─── Data in this exercise

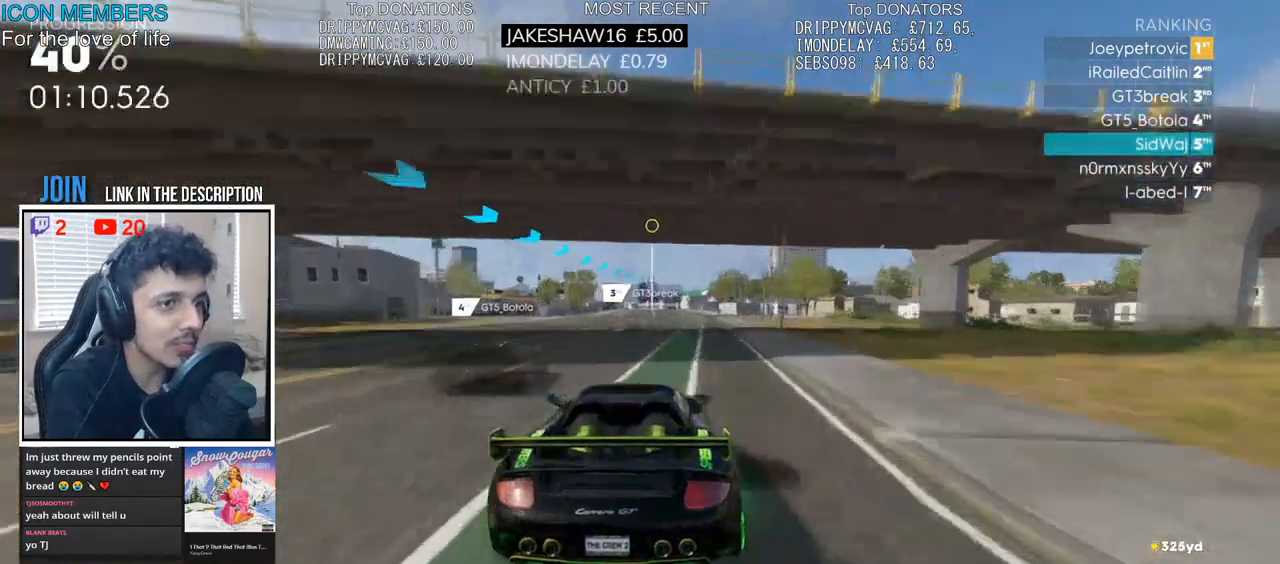
{"buttons": ["R2"], "left_stick": "center", "right_stick": "center", "events": []}
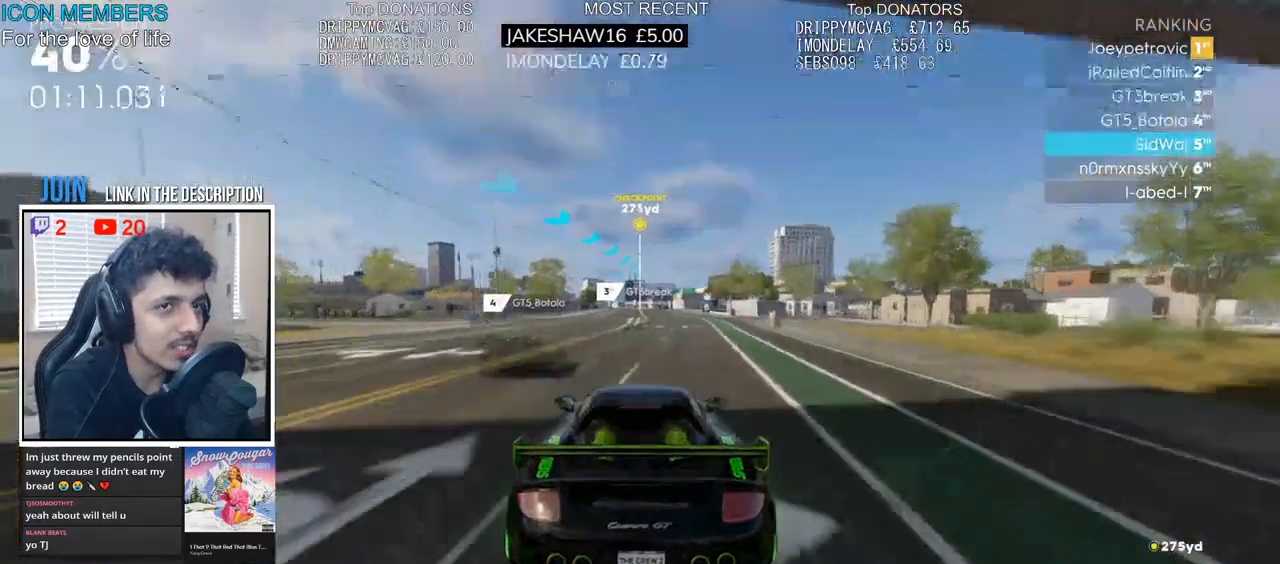
{"buttons": ["R2"], "left_stick": "center", "right_stick": "center", "events": []}
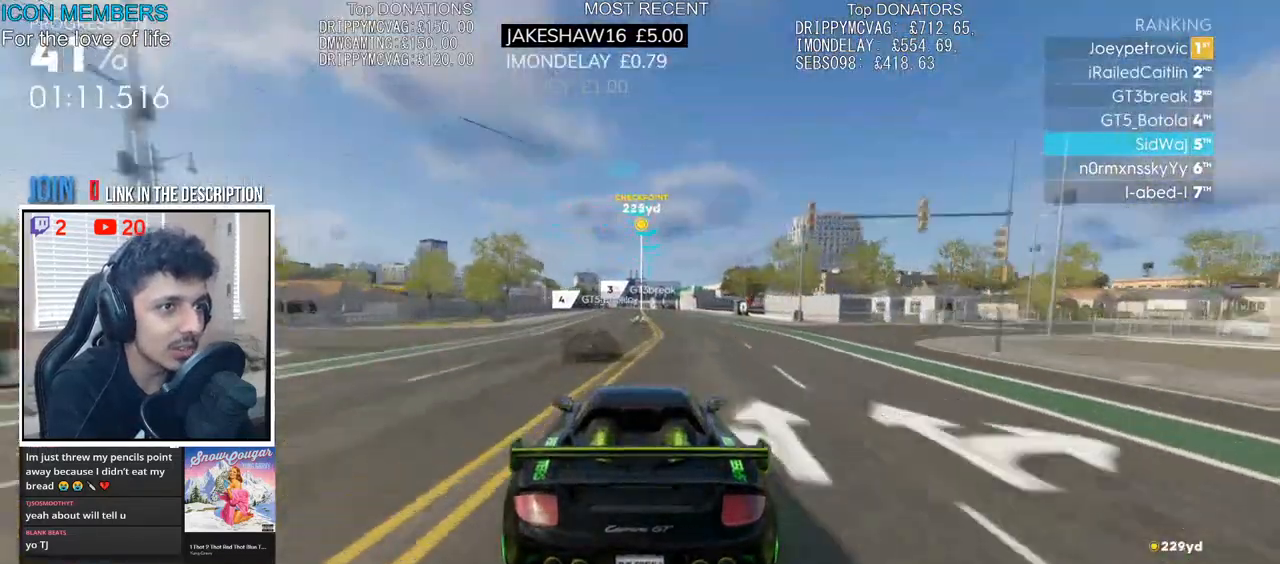
{"buttons": ["R2"], "left_stick": "center", "right_stick": "center", "events": [[267, "left_stick", "left"], [350, "left_stick", "center"]]}
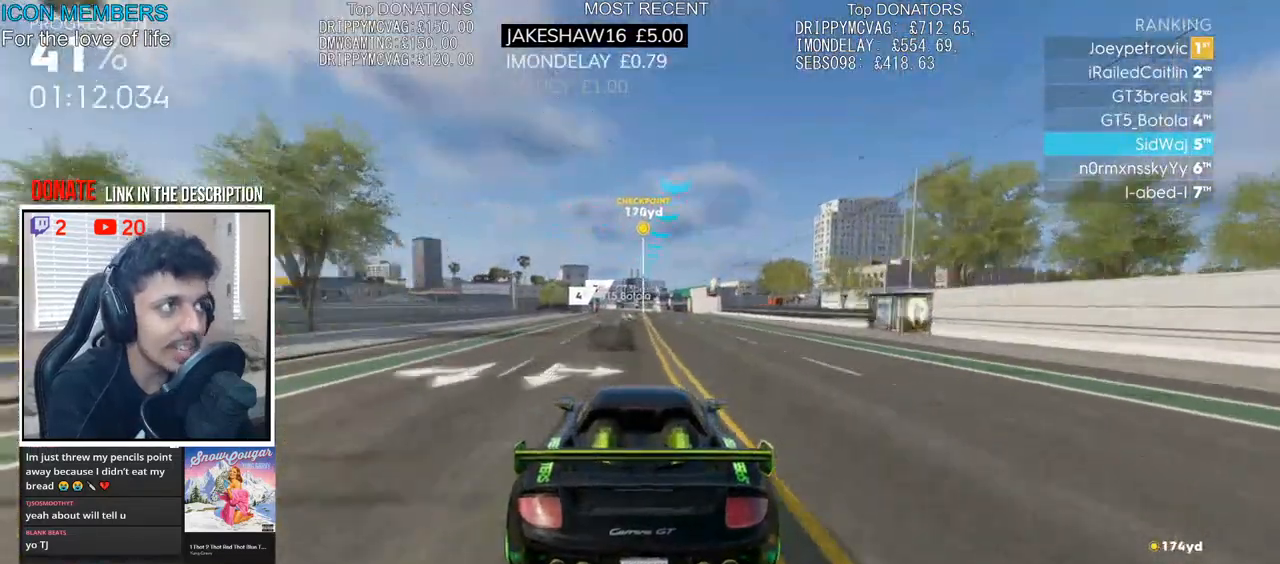
{"buttons": ["R2"], "left_stick": "center", "right_stick": "center", "events": [[283, "left_stick", "left"], [417, "left_stick", "center"]]}
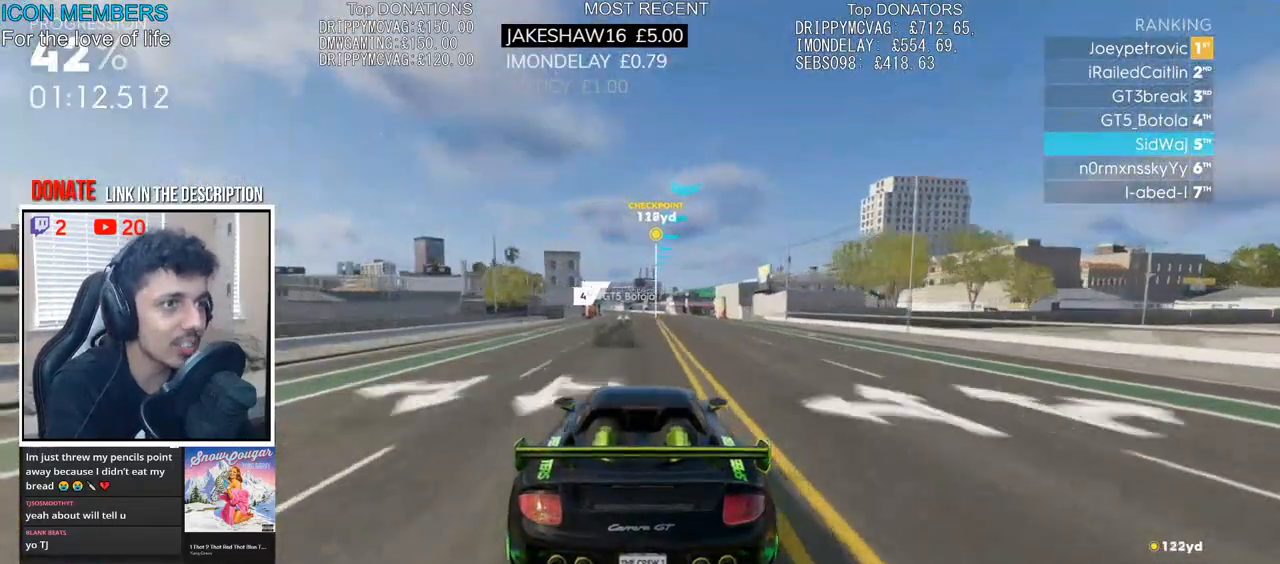
{"buttons": ["R2"], "left_stick": "left", "right_stick": "center", "events": [[67, "left_stick", "left"], [167, "left_stick", "center"], [500, "left_stick", "left"]]}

──────

* Task instructions:
Your reply should hold only the records, duplicated exactly, without any image.

* Output of the exercise:
{"buttons": ["R2"], "left_stick": "center", "right_stick": "center", "events": []}
{"buttons": ["R2"], "left_stick": "center", "right_stick": "center", "events": []}
{"buttons": ["R2"], "left_stick": "center", "right_stick": "center", "events": [[267, "left_stick", "left"], [350, "left_stick", "center"]]}
{"buttons": ["R2"], "left_stick": "center", "right_stick": "center", "events": [[283, "left_stick", "left"], [417, "left_stick", "center"]]}
{"buttons": ["R2"], "left_stick": "left", "right_stick": "center", "events": [[67, "left_stick", "left"], [167, "left_stick", "center"], [500, "left_stick", "left"]]}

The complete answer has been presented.